Setting your wal_level
Please ensure that you understand what changing the wal_level
will do for your
database system requirements and/or performance.
Before you begin, it's possible your settings are already correct. To check your
wal_level
settings, run the following query:
SHOW wal_level;
The output would look something like this from psql
:
wal_level
-----------
logical
If doesn't have the word logical
but instead some other value, you will need
to change this. Please ensure that this wal_level
change is actually what you
want for your database. Setting this value to logical
will likely affect
performance as it increases the disk writes by the database process. If you are
comfortable with this, then you can change the wal_level
by executing the
following:
ALTER SYSTEM SET wal_level = logical;
Creating a user for OSO
To create a user, choose a username and password, here we've chosen oso_user
and have a placeholder password somepassword
:
CREATE USER oso_user WITH PASSWORD 'somepassword';
Granting replication privileges
The user we just created will need replication privileges
ALTER USER oso_user WITH REPLICATION;
Create a replication slot
Create a replication slot for the oso_user
. Here we named it oso_slot
, but
it can have any name.
SELECT * FROM pg_create_logical_replication_slot('oso_slot', 'pgoutput');
Create a publication
For the final step, we will be creating the publication which will subscribe to a specific table or tables. That table should already exist. If it does not, you will need to create it before creating the publication. Once you've ensured that the table or tables in question have been created, run the following to create the publication:
This assumes that you're creating the publication for table1 and table2.

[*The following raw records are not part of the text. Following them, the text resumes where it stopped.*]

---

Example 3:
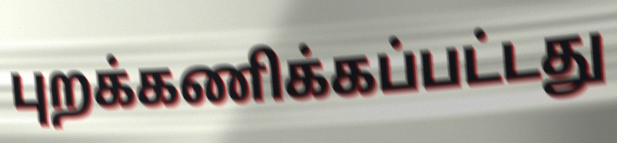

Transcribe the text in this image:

புறக்கணிக்கப்பட்டது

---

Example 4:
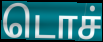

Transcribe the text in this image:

டொச்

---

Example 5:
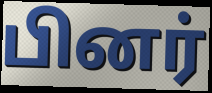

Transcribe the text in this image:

பினர்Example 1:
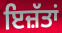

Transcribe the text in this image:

ਇਜ਼ੱਤਾਂ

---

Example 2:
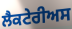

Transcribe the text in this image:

ਲੈਕਟੇਰੀਅਸ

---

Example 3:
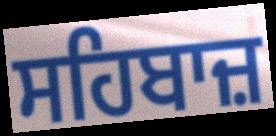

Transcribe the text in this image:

ਸਹਿਬਾਜ਼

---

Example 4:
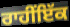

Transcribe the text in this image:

ਰਾਹੀਂਇੱਕ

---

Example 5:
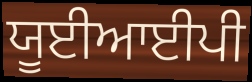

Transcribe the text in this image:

ਯੂਈਆਈਪੀ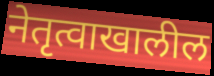
नेतृत्वाखालीलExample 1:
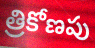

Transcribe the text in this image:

త్రికోణపు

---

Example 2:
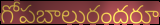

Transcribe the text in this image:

గోపబాలురందరూ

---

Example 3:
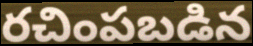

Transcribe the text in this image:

రచింపబడిన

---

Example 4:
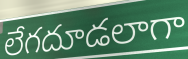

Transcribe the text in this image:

లేగదూడలాగా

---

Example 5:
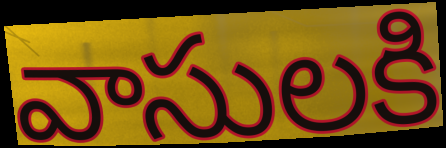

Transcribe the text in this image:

వాసులకి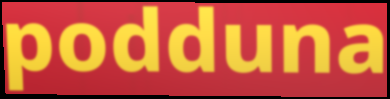
poddunaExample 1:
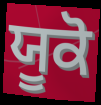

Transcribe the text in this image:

ਯੂਕੋ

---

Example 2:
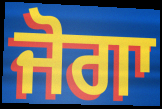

CREATE PUBLICATION oso_publication FOR TABLE table1, table2;
You can also create a publication for all tables. To do this run the following query:
CREATE PUBLICATION oso_publication FOR ALL TABLES;
For more details about this command see: https://www.postgresql.org/docs/current/sql-createpublication.html
Adding your postgres replication data to the OSO Meltano configuration
In the future we will move everything over to our Dagster setup. For now, we will run Airbyte plugins via Meltano in a GitHub actions workflow.
Add the extractor to meltano.yml
The meltano.yml
YAML file details all of the required configuration for the
meltano "extractors" which are either airbyte connectors or singer.io taps.
For postgres data sources we use the postgres airbyte connector. Underneath the
extractors:
section. Add the following as a new list item (you should choose a
name other than tap-my-postgres-datasource
):
extractors:
# ... other items my be above
# Choose any arbitrary name tap-# that is related to your datasource
- name: tap-my-postgres-datasource
inherit_from: tap-postgres
variant: airbyte
pip_url: git+https://github.com/MeltanoLabs/tap-airbyte-wrapper.git
config:
airbyte_config:
jdbc_url_params: "replication=postgres"
ssl_mode: # Update with your SSL configuration
mode: enable
schemas: # Update with your schemas
- public
replication_method:
plugin: pgoutput
method: CDC
publication: publication_name
replication_slot: oso_slot
initial_waiting_seconds: 5
Send the read only credentials to OSO maintainers
For now, once this is all completed it is best to open a pull request and an OSO maintainer will reach out with a method to accept the read only credentials.
Writing a new Airbyte connector
Airbyte provides one of the best ways to write data connectors that ingest data from HTTP APIs and other Python sources via the Airbyte Python CDK.
This section is a work in progress.
Adding to Dagster
This section is a work in progress. We would love to see a way to integrate Airbyte plugins into a Dagster asset (possibly via Meltano). To track progress, see this GitHub issue.